Lighting for still life and reciprocity failure
Well the answer is pretty simple, continuous light is really the only way to go. So why do professionals use flash? Well studio flash units have a continuous light bulb as well as a flash tube inside them. Therefore we can see exactly what the flash will do. Not the case with speed lights of course
Flash has been used for still life since the early 1960s, Why? The only reason is because of the film we used in those days, in fact up until around 2002, when the pros’ started using digital camera backs. Prior to that we had two choices of type of film, one for daylight and one for tungsten light.
Now all film suffers from an effect called reciprocity failure, that’s when a film becomes less sensitive too light as the exposure increases. For example imagine your ISO setting reducing, as an exposure gets longer. The effect was dramatic with film for examples when a 5 sec exposure is correct but you need more depth of field, what do you do? Don’t forget, no ISO adjustment with film, so we would close the aperture, meaning we would need a longer exposure.
If we stopped down from f11 to f16 that is of course a difference of 1 stop, meaning our correct exposure became 10 seconds. Not true ! Because the reciprocity effect would slow down the film sensitivity and we would need maybe 12 or 13 seconds to obtain the correct exposure.
As you can imagine if that happens with a relatively short exposure what would happen with a very long exposure like 5 minutes, well that could become 20minutes. So you can imagine the problems it caused.
I hear you say “ what why did you need 5 minutes” Well up to the age of digital, photographers working on images, that were to be used in magazines, books and advertising,
Needed to work on transparency film, my favorite was Fuji velvia, this was sold as a 50 iso film, I say sold as, because that was the iso when it was exposed at around 1000th of a second but when using normal exposure times it was nearer 32iso.

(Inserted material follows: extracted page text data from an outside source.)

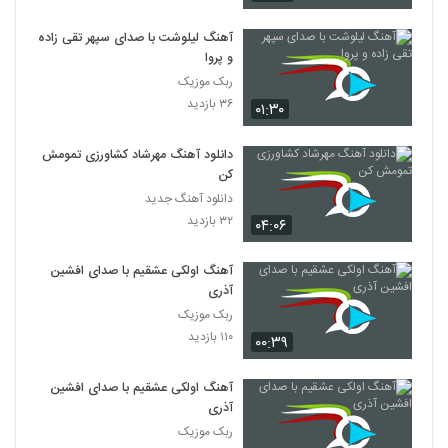
آهنگ لیلوشت با صدای سپهر تقی زاده
و پروا
ربک موزیک
۳۶ بازدید
۰۱:۳۰
دانلود آهنگ مهرشاد کشاورزی تمومش
کن
دانلود آهنگ جدید
۳۲ بازدید
۰۴:۰۶
آهنگ اولکی عشقیم با صدای افشین
آذری
ربک موزیک
۱۱۰ بازدید
۰۰:۳۹
آهنگ اولکی عشقیم با صدای افشین
آذری
ربک موزیک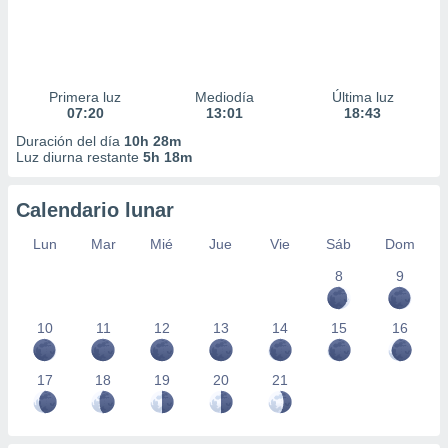
Primera luz
Mediodía
Última luz
07:20
13:01
18:43
Duración del día
10h 28m
Luz diurna restante
5h 18m
Calendario lunar
Lun
Mar
Mié
Jue
Vie
Sáb
Dom
8
9
10
11
12
13
14
15
16
17
18
19
20
21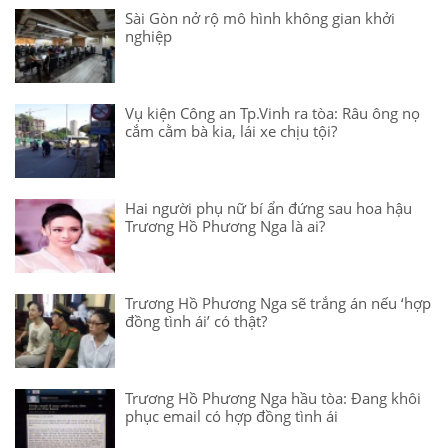
Sài Gòn nở rộ mô hình không gian khởi
nghiệp
Vụ kiện Công an Tp.Vinh ra tòa: Râu ông nọ
cắm cằm bà kia, lái xe chịu tội?
Hai người phụ nữ bí ẩn đứng sau hoa hậu
Trương Hồ Phương Nga là ai?
Trương Hồ Phương Nga sẽ trắng án nếu ‘hợp
đồng tình ái’ có thật?
Trương Hồ Phương Nga hầu tòa: Đang khôi
phục email có hợp đồng tình ái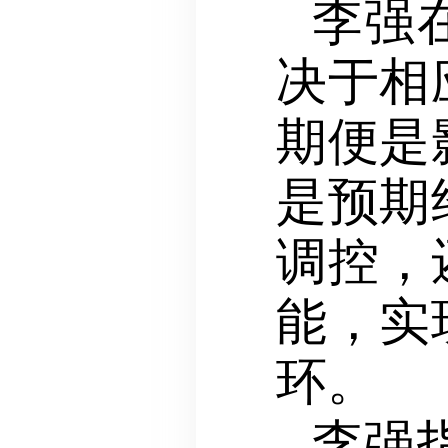
李强
决于相
期便是
是预期
调控，
能，实
环。
李强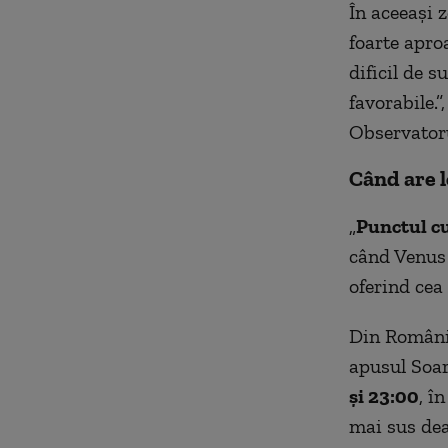
În aceeași z
foarte aproa
dificil de s
favorabile.
Observatoru
Când are 
„
Punctul cu
când Venus 
oferind cea
Din România
apusul Soar
și 23:00
, î
mai sus dea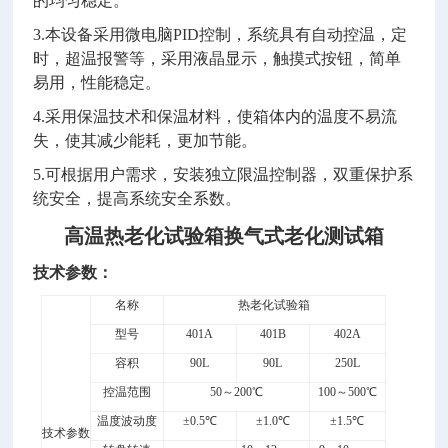
的均匀稳定
。
3.本设备采用微电脑PID控制
，
系统具有自动控温
，
定
时
，
超温报警等
，
采用液晶显示
，
触摸式按钮
，
简单
易用
，
性能稳定
。
4.采用保温技术和保温材料，使箱体内的温度不易流
失，使其减少能耗，更加节能
。
5.可根据用户需求
，
安装独立限温控制器
，
双重保护系
统安全
，
提高系统安全系数
。
高温热老化试验箱换气式老化测试箱
技术参数：
名称
热老化试验
箱
型号
401
A
401
B
402A
容积
90L
90L
250
L
控温范围
50～200℃
100～500℃
温度波动度
±0.5℃
±1.0℃
±1.5℃
技术参数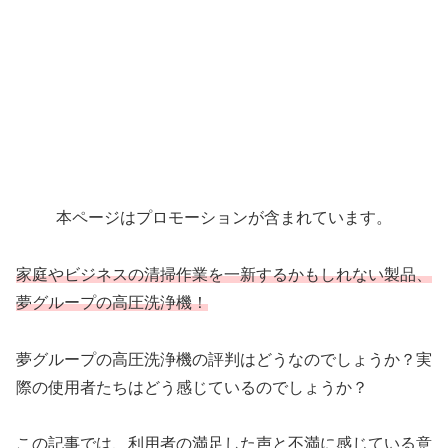
本ページはプロモーションが含まれています。
家庭やビジネスの清掃作業を一新するかもしれない製品、
夢グループの高圧洗浄機！
夢グループの高圧洗浄機の評判はどうなのでしょうか？実
際の使用者たちはどう感じているのでしょうか？
この記事では、利用者の満足した声と不満に感じている意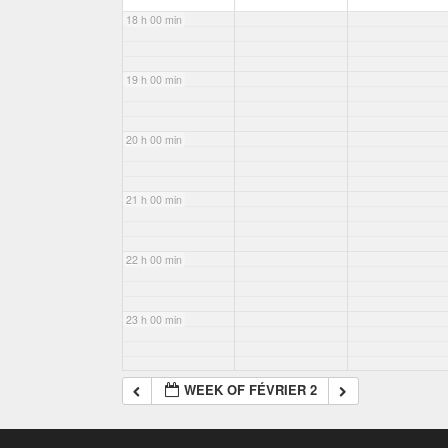
18 h 00 min
19 h 00 min
20 h 00 min
21 h 00 min
22 h 00 min
23 h 00 min
WEEK OF FÉVRIER 2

Don’t forget we were also working on very large format cameras, both 5×4 and 10×8 inch, we needed lenses that would have the possibility of incredibly small diaphragms. The lens I used for most still life was a Rodenstock Apo Ronnar 360mm on 10×8 it stopped down to a tiny f240. This lens stayed incredibly sharp even at that aperture.
All this meant very very long exposures for still life, as depth of field was a must. The exposure could become very very long 50 or 60 seconds was a normal siuation.
Now where was I , ah yes why flash for still life ! Well with tungsten film as the reciprocity failure became worse and the exposure became longer, the color of the film would become greener, this was dramatic as well.
All this meant that we would use flash but lots of it with enormous softboxes. I used a softbox with 6 flash heads with normal bulbs incorporated, each one linked to a 4000w/s flash generator, a total of 24,000w/s !! That’s equivalent to a massive 349 speedlights yes three hundred and forty nine top of the range speedlites !!
That’s why it’s become almost a tradition to use flash for still life, although not speedlites !!! For a very good reason, try and place a mirror or any other sort of reflector while using a speedlite, it’s an impossible task without a continuous light to help, as you need a accuracy of about a centimeter for great still life, It’s like firing a gun with your eyes closed.
So either flash with a modeling bulb incorporated (known as studio flash) or continuous light is the only answer.